> **THE DATA**:
-.-.-
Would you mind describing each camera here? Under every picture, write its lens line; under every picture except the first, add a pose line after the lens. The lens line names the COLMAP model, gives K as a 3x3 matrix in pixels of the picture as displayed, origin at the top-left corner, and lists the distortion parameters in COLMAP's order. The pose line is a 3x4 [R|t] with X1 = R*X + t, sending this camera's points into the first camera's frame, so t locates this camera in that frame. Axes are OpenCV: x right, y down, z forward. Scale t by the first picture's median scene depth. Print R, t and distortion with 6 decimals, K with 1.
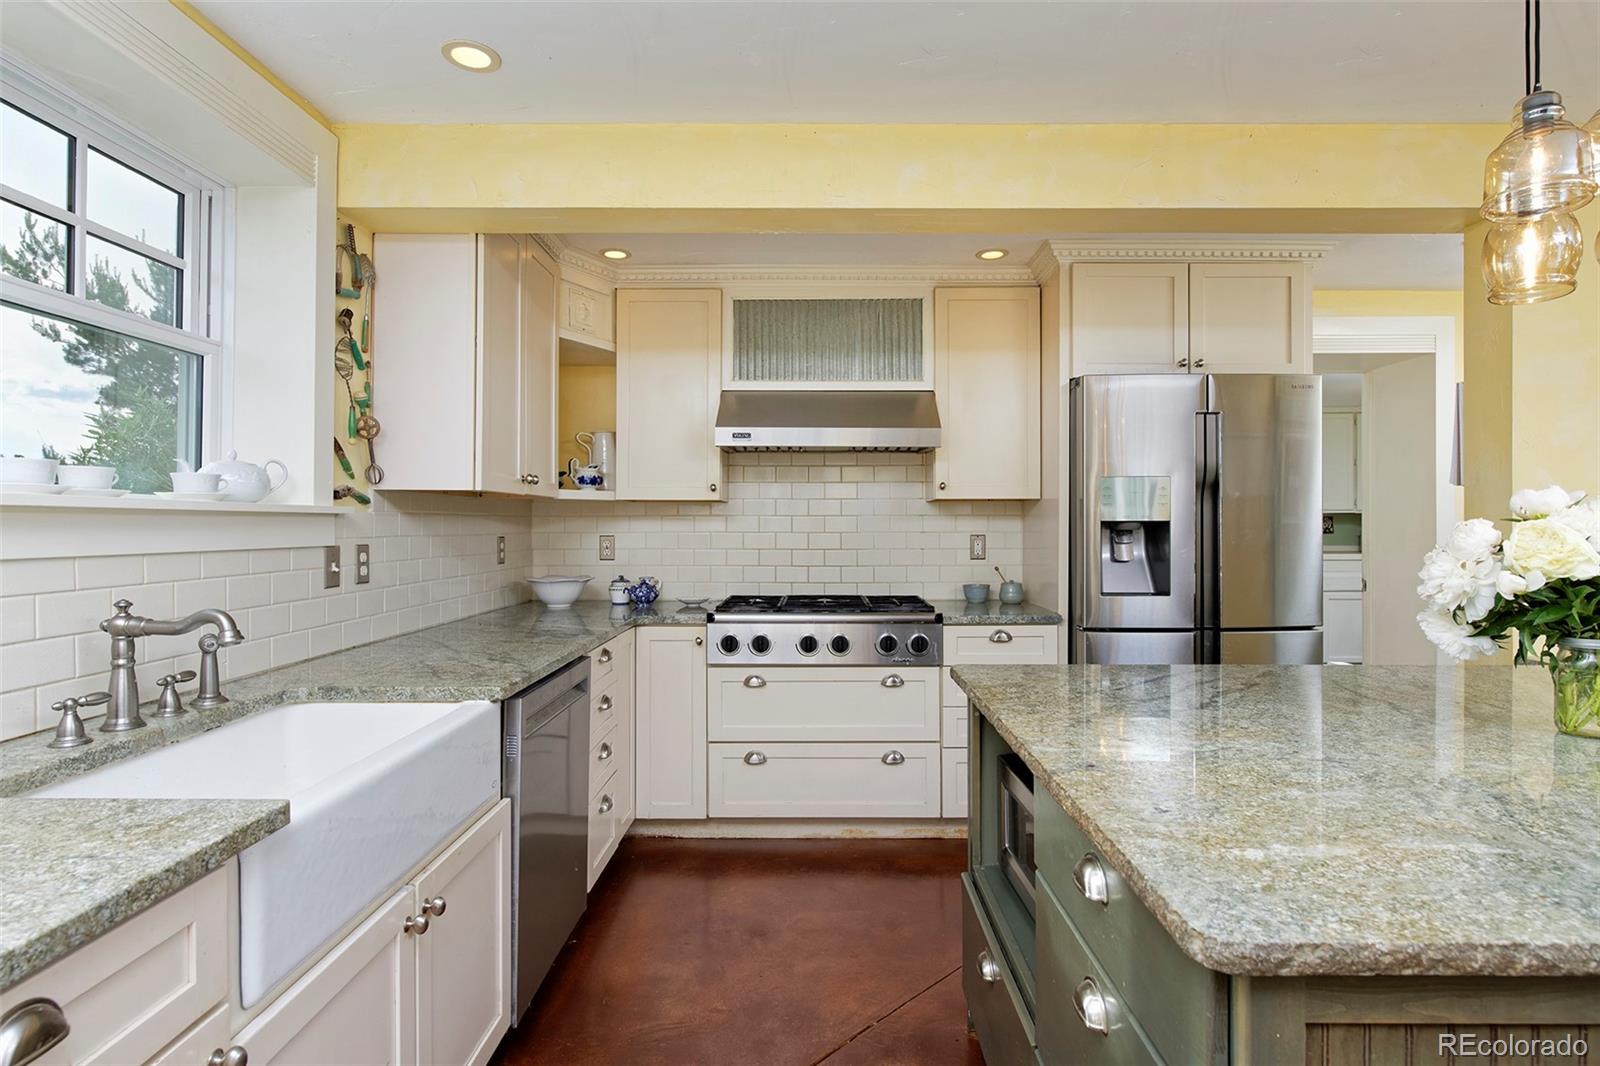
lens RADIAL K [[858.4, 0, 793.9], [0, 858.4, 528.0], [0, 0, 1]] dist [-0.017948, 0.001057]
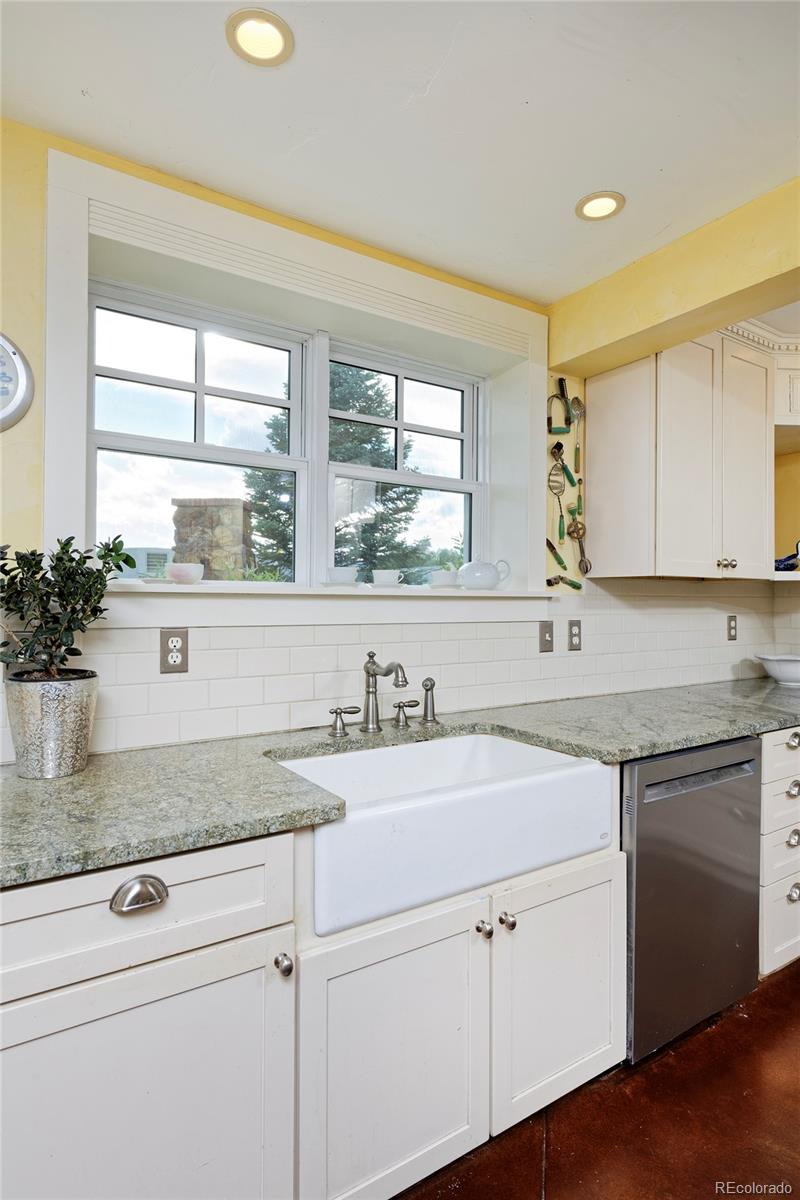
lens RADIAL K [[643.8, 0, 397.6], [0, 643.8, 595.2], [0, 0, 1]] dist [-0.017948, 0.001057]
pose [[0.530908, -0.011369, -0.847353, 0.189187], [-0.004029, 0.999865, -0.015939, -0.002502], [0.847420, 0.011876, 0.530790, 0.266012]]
-.-.-
> **AIM OF THE TASK**:
Return all of the material precisely as written. No picture belongs in it.

> **EXERCISE RESPONSE**:
Would you mind describing each camera here? Under every picture, write its lens line; under every picture except the first, add a pose line after the lens. The lens line names the COLMAP model, gives K as a 3x3 matrix in pixels of the picture as displayed, origin at the top-left corner, and lists the distortion parameters in COLMAP's order. The pose line is a 3x4 [R|t] with X1 = R*X + t, sending this camera's points into the first camera's frame, so t locates this camera in that frame. Axes are OpenCV: x right, y down, z forward. Scale t by the first picture's median scene depth. Print R, t and distortion with 6 decimals, K with 1.
lens RADIAL K [[858.4, 0, 793.9], [0, 858.4, 528.0], [0, 0, 1]] dist [-0.017948, 0.001057]
lens RADIAL K [[643.8, 0, 397.6], [0, 643.8, 595.2], [0, 0, 1]] dist [-0.017948, 0.001057]
pose [[0.530908, -0.011369, -0.847353, 0.189187], [-0.004029, 0.999865, -0.015939, -0.002502], [0.847420, 0.011876, 0.530790, 0.266012]]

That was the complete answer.